By A Smith (anonymous) | Posted July 08, 2009 at 20:01:53

JonC >> "For example, for every 100 houses that get built with the freeze in effect we'll be losing about $700,000 which will have to be made up from some other funding source."

The numbers you provided do NOT show that the cost of servicing suburban homes are 7k in excess of what these same homes produce in new tax revenue to the city. All they show is that city staff WANT to charge 7k more for each new house built. If you want to prove that new area home buyers are getting a super deal, you need to show how much more in services they will receive vs how much they pay in property taxes.

Furthermore, because new homes enjoy much higher market values than central Hamilton homes, they also pay much higher property taxes. For example, the average home downtown pays $2,442/yr, while homes in the west end pay $3,902/yr. Do the people of the west end enjoy $1,460 dollars of extra services/yr than residents downtown receive? If so, what are they?

Moreover, the people who are getting the BEST deal from the city, are not buyers in the new areas of the city, but new buyers of existing homes. These home buyers did not pay for existing infrastructure, yet they enjoy it's benefits. Furthermore, they don't pay anything in development costs, saving themselves 20k per house as compared to new home buyers in most areas of the city.

I agree that developers should pay to hook new homes up to existing infrastructure, but beyond that, property taxes should cover the rest.

Unless you can prove that new homes increase costs more than they increase overall revenue to the city (not just based on what city staff WANT to charge), than your argument against new area homes is nothing more a general bias against suburban living, not one based on evidence.
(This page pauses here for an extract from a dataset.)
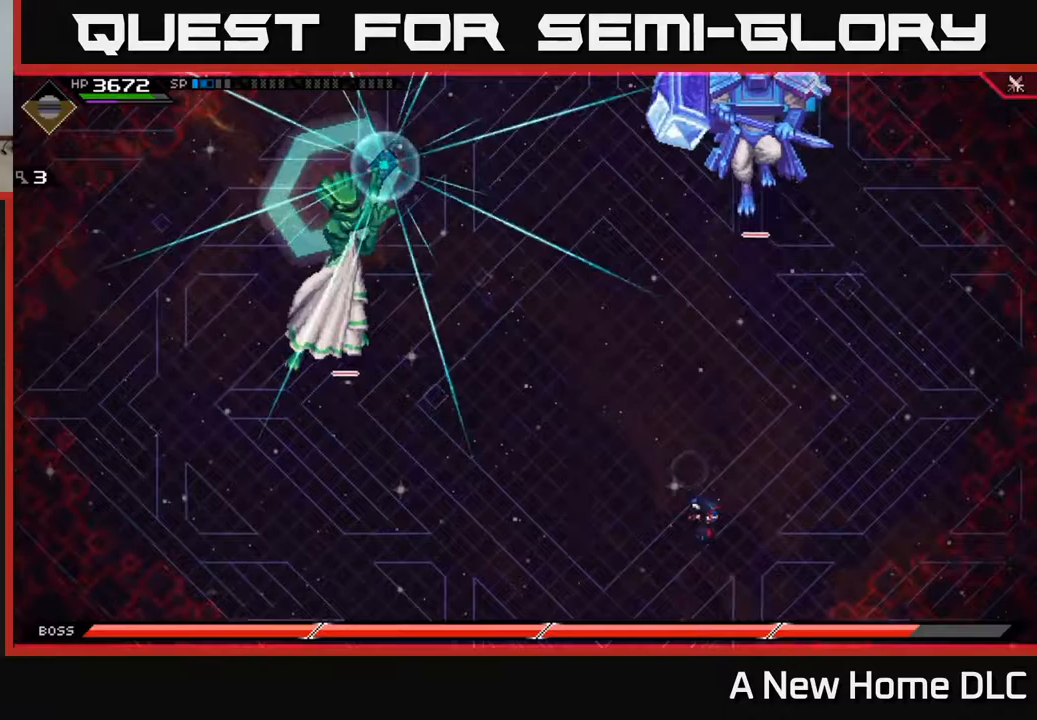
{"buttons": [], "left_stick": "up", "right_stick": "center", "events": [[183, "left_stick", "right"], [283, "left_stick", "up-right"], [367, "L1", "down"], [400, "left_stick", "up"], [467, "L1", "up"]]}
Lastly, please address my point about the city's falling tax rates combined with it's healthy increase in property tax revenue. The only way this can happen is if assessments are increasing FASTER than costs are going up, which is a good thing. Seeing that this is happening as many new housing developments (and Big Box stores) take shape across the city, it weakens the argument that greenfield development is anything but a net positive to the city's finances.